For a shot of the iconic skyline, head to the San Francisco Art Institute -- the rooftop is one of the rare vistas that allows you to capture both the Transamerica Pyramid and Coit Tower.
While you're there you can check out the institute's historic Diego Rivera mural, "The Making of a Fresco."
Crissy Field is a common spot to shoot San Francisco's bridge beauty -- but since the Golden Gate Bridge is said to be the most photographed bridge in the world, your photo from here will be anything but common.
For unique angles of the Golden Gate Bridge, you can try Fort Mason.
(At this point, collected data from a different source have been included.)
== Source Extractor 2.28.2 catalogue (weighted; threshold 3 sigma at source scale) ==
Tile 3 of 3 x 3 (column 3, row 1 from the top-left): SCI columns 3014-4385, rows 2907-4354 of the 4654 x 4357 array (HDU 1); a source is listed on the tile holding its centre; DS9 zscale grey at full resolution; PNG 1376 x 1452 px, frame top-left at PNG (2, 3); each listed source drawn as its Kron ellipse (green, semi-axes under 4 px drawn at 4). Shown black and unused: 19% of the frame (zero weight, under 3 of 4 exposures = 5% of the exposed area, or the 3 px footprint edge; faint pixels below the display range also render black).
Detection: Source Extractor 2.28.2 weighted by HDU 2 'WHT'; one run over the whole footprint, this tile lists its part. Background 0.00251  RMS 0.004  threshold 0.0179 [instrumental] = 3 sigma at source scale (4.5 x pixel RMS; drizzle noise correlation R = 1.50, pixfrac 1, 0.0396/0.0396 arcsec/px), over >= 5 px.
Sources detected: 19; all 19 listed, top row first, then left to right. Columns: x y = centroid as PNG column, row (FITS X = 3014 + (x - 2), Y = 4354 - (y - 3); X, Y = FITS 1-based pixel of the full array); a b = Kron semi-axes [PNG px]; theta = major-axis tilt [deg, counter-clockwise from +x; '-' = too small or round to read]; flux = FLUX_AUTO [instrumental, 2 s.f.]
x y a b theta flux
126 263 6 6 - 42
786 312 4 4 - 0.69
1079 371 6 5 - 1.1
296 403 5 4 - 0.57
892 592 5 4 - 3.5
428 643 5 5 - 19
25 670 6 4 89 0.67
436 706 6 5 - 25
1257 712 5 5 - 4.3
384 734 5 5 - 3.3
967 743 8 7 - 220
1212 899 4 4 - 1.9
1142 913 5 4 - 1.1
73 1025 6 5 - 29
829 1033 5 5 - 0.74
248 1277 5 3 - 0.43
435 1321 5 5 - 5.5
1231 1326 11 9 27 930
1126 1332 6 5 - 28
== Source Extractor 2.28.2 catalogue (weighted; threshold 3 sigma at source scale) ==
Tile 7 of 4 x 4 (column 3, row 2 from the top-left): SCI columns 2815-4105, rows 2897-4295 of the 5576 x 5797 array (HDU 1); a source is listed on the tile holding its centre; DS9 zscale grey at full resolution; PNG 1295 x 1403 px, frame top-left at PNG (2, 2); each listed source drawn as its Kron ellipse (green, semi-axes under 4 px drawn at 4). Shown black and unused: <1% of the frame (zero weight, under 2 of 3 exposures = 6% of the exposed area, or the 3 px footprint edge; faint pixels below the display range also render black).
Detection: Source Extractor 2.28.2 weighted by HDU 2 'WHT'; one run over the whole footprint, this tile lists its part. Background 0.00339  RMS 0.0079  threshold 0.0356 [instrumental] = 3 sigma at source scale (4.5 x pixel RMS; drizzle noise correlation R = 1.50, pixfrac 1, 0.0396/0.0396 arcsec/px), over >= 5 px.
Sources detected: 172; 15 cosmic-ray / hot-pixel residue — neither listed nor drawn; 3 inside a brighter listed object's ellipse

Bonus: It's also a great spot to capture Alcatraz.
A hike up Tank Hill -- one of the city's lesser known but most gorgeous peaks -- gets you sweeping views of the bay.
In Dolores Park, the skyline plays backdrop to green hills where palm trees and vitality reign.
Fort Mason Center, 2 Marina Blvd.
San Francisco Art Institute, 800 Chestnut St.; +1 415 771 7020
Tank Hill Park, Belgrave Avenue
Mission Dolores Park, 19th and Dolores streets
San Francisco in .5 Miles
Got a free day to explore before you go home?
Midway between downtown and Fisherman's Wharf, vibrant North Beach captures the eclectic pulse of San Francisco.
Like the city itself, the neighborhood is vibrant and friendly, sporting a little bit of glitz (in its lively nightlife scene), a little bit of grit (in the neon girlie signs of Broadway) and a whole lot of character.
Best known as the city's Italian neighborhood and the hangout of Beat writers like Allen Ginsberg and Jack Kerouac, North Beach is brimming with Italian restaurants and buzzing with "bohemia."
You can start off a North Beach afternoon at famed City Lights Bookstore, then call upon your own muses at Caffe Trieste, a former Beat hangout.
On a stroll through the neighborhood, you can browse in the shops, check out Lyle Tuttle's Tattoo Museum or venture up to Coit Tower.
We recommend ending the tour with something from Gelato Classico that you can enjoy across the street in Washington Square Park.
For dinner there's the tiny and delightful L' Osteria del Forno, which serves fresh Italian, followed by Beach Blanket Babylon, the longest-running musical revue in the country and one of those off-the-wall extravaganzas for which San Francisco is famed.
Pier 39 is teeming with souvenir shops where you can pick up all manner of the usual tchotchkes, but does anyone back home really want a cable car snow globe or a T-shirt that says "San Francisco"?
More creative items speak for the city because they're of the city.
City Lights Booksellers is the place to find a classic copy of Allen Ginsberg's "Howl," or a journal emblazoned with the store's famous facade.
If you hit Anchor Brewing for a beer you can buy a sleek bottle opener or a classic print of old San Francisco.